TASK ITEM: Using the listing below, report each line holding the string "none".

::::::::::

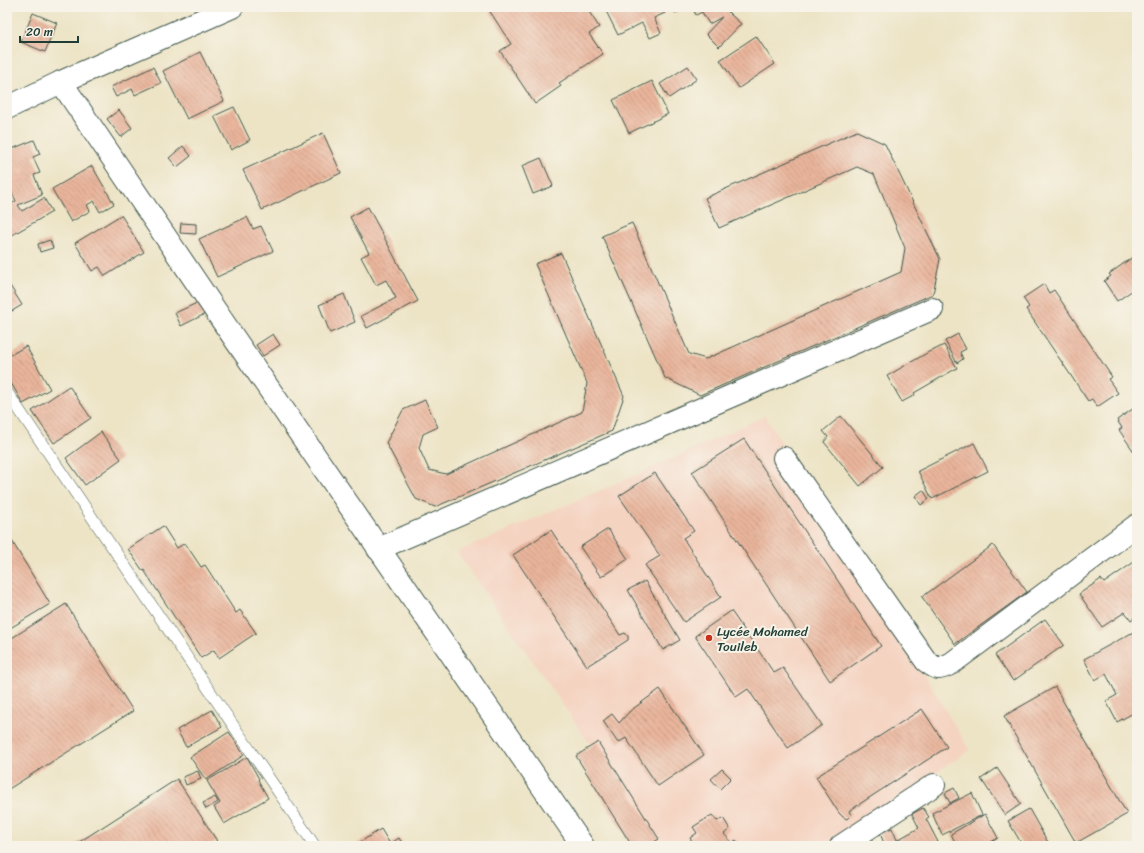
<svg xmlns="http://www.w3.org/2000/svg" width="1144" height="853" viewBox="0 0 1144 853" font-family="Sriracha,sans-serif">
  <style>
    .built { fill: #f5d3c1 }
    .building { fill: url(#building-back-hatch) }
    .lines { fill: none; stroke-linecap: round; stroke-linejoin: round }
    .service-casing { stroke: #3e564a; stroke-width: 12 }
    .minor-casing { stroke: #3e564a; stroke-width: 24 }
    .tertiary-casing { stroke: #3e564a; stroke-width: 24 }
    .service { stroke: #fff; stroke-width: 11 }
    .minor { stroke: #fff; stroke-width: 22 }
    .tertiary { stroke: #fff; stroke-width: 22 }
    .poi-dot { fill: #c8321e; stroke: #f7f3e8; stroke-width: 1.5 }
    .labels { text-anchor: middle; dominant-baseline: central; stroke-width: 4; stroke-linejoin: round; paint-order: stroke }
    .poi-label { font-size: 13px; fill: #1f3d34; stroke: #f7f3e8; text-anchor: start }
  </style>
  <defs>
    <pattern id="building-back-hatch" width="6" height="6" patternUnits="userSpaceOnUse"><rect width="6" height="6" fill="#eab59c"/><path d="M-1 5l2 2M0 0l6 6M5-1l2 2" fill="none" stroke="#bd9480"/></pattern>
  </defs>
  <rect width="100%" height="100%" fill="#f7f3e8"/>
  <filter id="ink" filterUnits="userSpaceOnUse"><feTurbulence type="fractalNoise" baseFrequency=".025" numOctaves="2"/><feDisplacementMap in="SourceGraphic" scale="8" xChannelSelector="R" yChannelSelector="G"/><feConvolveMatrix kernelMatrix="1 2 1 2 8 2 1 2 1" color-interpolation-filters="sRGB"/></filter>
  <filter id="wash" filterUnits="userSpaceOnUse"><feTurbulence type="fractalNoise" baseFrequency=".012" numOctaves="4" result="noise"/><feDisplacementMap in="SourceGraphic" scale="16" xChannelSelector="R" yChannelSelector="G"/><feGaussianBlur stdDeviation="0.9" result="paint"/><feColorMatrix in="noise" values="0 0 0 0 0 0 0 0 0 0 0 0 0 0 0 0 0 1.4 0 .05"/><feComposite in="paint" operator="in"/></filter>
  <g filter="url(#wash)">
    <rect width="100%" height="100%" fill="#ede4c6"/>
    <!-- built -->
    <polygon class="built" points="765,416 970,750 825,846 659,846 576,724 457,552 643,472"/>
    <g id="blocks">
      <!-- building -->
      <g class="building">
        <polygon points="487,7 586,7 599,27 589,34 603,54 559,83 561,86 535,104 500,51 511,44"/>
        <polygon points="610,7 662,7 665,13 654,18 661,33 650,38 642,23 618,35 605,9"/>
        <polygon points="672,7 686,7 675,13"/>
        <polygon points="692,7 726,7 729,13 741,24 719,47 706,34 722,17 709,24 702,12 696,15"/>
        <polygon points="33,13 57,23 45,52 21,42"/>
        <polygon points="756,36 775,64 739,88 720,60"/>
        <polygon points="200,52 224,101 187,119 163,71"/>
        <polygon points="688,66 697,79 669,98 660,84"/>
        <polygon points="153,67 161,83 135,95 132,89 116,97 111,87"/>
        <polygon points="652,81 668,114 629,133 613,100"/>
        <polygon points="234,107 250,140 231,150 214,116"/>
        <polygon points="119,110 132,128 121,137 107,119"/>
        <polygon points="857,131 885,144 940,259 933,294 700,395 665,378 602,236 632,223 689,354 706,359 901,272 905,248 874,174 857,167 719,228 705,198"/>
        <polygon points="323,133 341,173 262,210 243,170"/>
        <polygon points="34,140 40,154 33,157 40,173 34,175 42,195 18,205 22,211 44,198 52,212 7,238 7,206 16,201 10,189 7,190 7,151"/>
        <polygon points="183,146 191,156 177,167 169,158"/>
        <polygon points="541,158 553,186 533,194 522,166"/>
        <polygon points="92,166 114,204 100,212 94,201 87,205 90,211 71,222 52,189"/>
        <polygon points="368,207 418,301 367,328 361,316 396,298 386,280 376,285 361,257 369,253 350,217"/>
        <polygon points="121,215 144,252 105,276 99,267 92,271 75,243"/>
        <polygon points="247,217 253,229 261,226 273,251 217,277 199,239"/>
        <polygon points="181,223 196,224 196,234 180,233"/>
        <polygon points="50,240 53,248 40,252 38,244"/>
        <polygon points="561,253 624,396 612,431 435,507 416,499 386,443 403,410 425,400 438,427 423,434 419,448 429,470 446,474 582,412 587,383 535,264"/>
        <polygon points="1137,254 1137,293 1136,294 1133,290 1117,301 1104,281 1111,276 1109,274"/>
        <polygon points="7,281 22,305 7,314"/>
        <polygon points="1044,284 1049,293 1054,290 1112,377 1108,379 1118,393 1097,407 1092,399 1088,401 1026,309 1029,307 1023,298"/>
        <polygon points="344,294 355,322 330,333 319,305"/>
        <polygon points="199,302 205,314 181,326 175,313"/>
        <polygon points="273,334 280,345 263,356 256,345"/>
        <polygon points="958,334 966,349 960,352 963,359 957,363 945,341"/>
        <polygon points="944,345 957,368 914,393 915,395 902,402 887,376 934,349 934,350"/>
        <polygon points="26,346 50,389 23,404 7,376 7,357"/>
        <polygon points="69,386 91,418 54,443 32,411"/>
        <polygon points="1137,406 1137,456 1119,430 1122,428 1117,420"/>
        <polygon points="841,416 883,467 860,486 824,442 828,437 823,431"/>
        <polygon points="101,432 121,459 85,485 66,458"/>
        <polygon points="744,439 881,646 830,681 692,472"/>
        <polygon points="974,443 988,471 932,499 918,471"/>
        <polygon points="655,473 694,531 683,538 721,597 684,622 645,565 660,556 619,496"/>
        <polygon points="923,490 929,499 921,505 915,496"/>
        <polygon points="163,526 177,548 185,543 201,567 205,565 236,613 240,610 256,633 219,658 214,650 201,658 144,570 143,571 128,549"/>
        <polygon points="608,529 628,559 601,577 580,547"/>
        <polygon points="551,530 620,635 625,633 628,636 628,640 587,666 513,555"/>
        <polygon points="7,533 50,604 7,630"/>
        <polygon points="993,545 1027,592 955,644 922,597"/>
        <polygon points="1137,560 1137,616 1131,620 1125,612 1102,627 1079,594 1101,579 1104,583"/>
        <polygon points="645,581 680,640 663,650 628,590"/>
        <polygon points="66,604 133,711 7,790 7,641"/>
        <polygon points="731,611 774,673 783,668 822,725 788,748 748,689 736,697 695,636"/>
        <polygon points="1045,619 1064,645 1013,681 995,655"/>
        <polygon points="1137,630 1137,711 1117,722 1106,701 1117,695 1106,674 1095,680 1084,659"/>
        <polygon points="1055,687 1127,814 1076,843 1004,716"/>
        <polygon points="660,689 704,755 658,786 626,738 618,743 603,721 612,714 619,723 630,711"/>
        <polygon points="922,709 947,747 849,811 851,815 847,819 843,817 839,813 816,777"/>
        <polygon points="212,710 222,727 186,747 177,730"/>
        <polygon points="229,732 244,755 206,780 190,757"/>
        <polygon points="598,742 659,839 648,846 632,846 576,756"/>
        <polygon points="247,757 259,779 258,780 268,798 224,824 214,807 220,803 207,781"/>
        <polygon points="997,768 1021,804 1005,815 981,779"/>
        <polygon points="722,769 731,778 720,789 711,779"/>
        <polygon points="198,771 201,779 186,785 183,777"/>
        <polygon points="177,779 217,841 209,846 73,846"/>
        <polygon points="954,788 959,798 950,803 945,793"/>
        <polygon points="972,793 982,815 942,835 932,813"/>
        <polygon points="215,797 218,802 206,809 203,803"/>
        <polygon points="923,808 929,817 926,819 938,842 931,846 890,846 889,845 894,842 885,846 880,833 892,828 897,840 919,828 912,814"/>
        <polygon points="1029,809 1050,846 1023,846 1008,821"/>
        <polygon points="985,814 998,838 984,846 957,846 951,834"/>
        <polygon points="712,815 717,821 723,818 730,829 724,834 732,843 736,840 740,846 695,846 690,838 697,833 693,827"/>
        <polygon points="381,829 390,844 399,838 404,846 354,846"/>
      </g>
    </g>
  </g>
  <g filter="url(#ink)">
    <use href="#blocks" fill-opacity="0" stroke="#3e564a" stroke-width="1"/>
    <g class="lines">
      <!-- service casing -->
      <g class="service-casing">
        <polyline id="service" points="7,392 315,846"/>
      </g>
      <!-- minor casing -->
      <g class="minor-casing">
        <g id="minor">
          <path d="M61 82C233 338 407 592 583 846"/>
          <path d="M784 458 926 661C937 670 939 670 952 663L1137 525"/>
          <polyline points="378,549 932,309"/>
          <polyline points="841,846 934,785"/>
        </g>
      </g>
      <!-- tertiary casing -->
      <g class="tertiary-casing">
        <polyline id="tertiary" points="7,108 61,82 232,7"/>
      </g>
      <!-- service -->
      <use href="#service" class="service"/>
      <!-- minor -->
      <use href="#minor" class="minor"/>
      <!-- tertiary -->
      <use href="#tertiary" class="tertiary"/>
    </g>
  </g>
  <!-- markers -->
  <circle class="poi-dot" cx="709" cy="638" r="4"/>
  <g class="labels">
    <!-- poi labels -->
    <g class="poi-label">
      <text x="717" y="631">Lycée Mohamed<tspan x="717" dy="15">Touileb</tspan></text>
    </g>
  </g>
  <!-- margin -->
  <rect width="1144" height="853" fill="none" stroke="#f7f3e8" stroke-width="24"/>
  <!-- scale -->
  <path d="M20 36v6h58v-6" fill="none" stroke="#1f3d34" stroke-width="2"/>
  <text x="26" y="36" font-size="12" fill="#1f3d34" stroke="#f7f3e8" stroke-width="3" paint-order="stroke">20 m</text>
</svg>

::::::::::

RESULT OF THE TASK:
    .lines { fill: none; stroke-linecap: round; stroke-linejoin: round }
    <pattern id="building-back-hatch" width="6" height="6" patternUnits="userSpaceOnUse"><rect width="6" height="6" fill="#eab59c"/><path d="M-1 5l2 2M0 0l6 6M5-1l2 2" fill="none" stroke="#bd9480"/></pattern>
  <rect width="1144" height="853" fill="none" stroke="#f7f3e8" stroke-width="24"/>
  <path d="M20 36v6h58v-6" fill="none" stroke="#1f3d34" stroke-width="2"/>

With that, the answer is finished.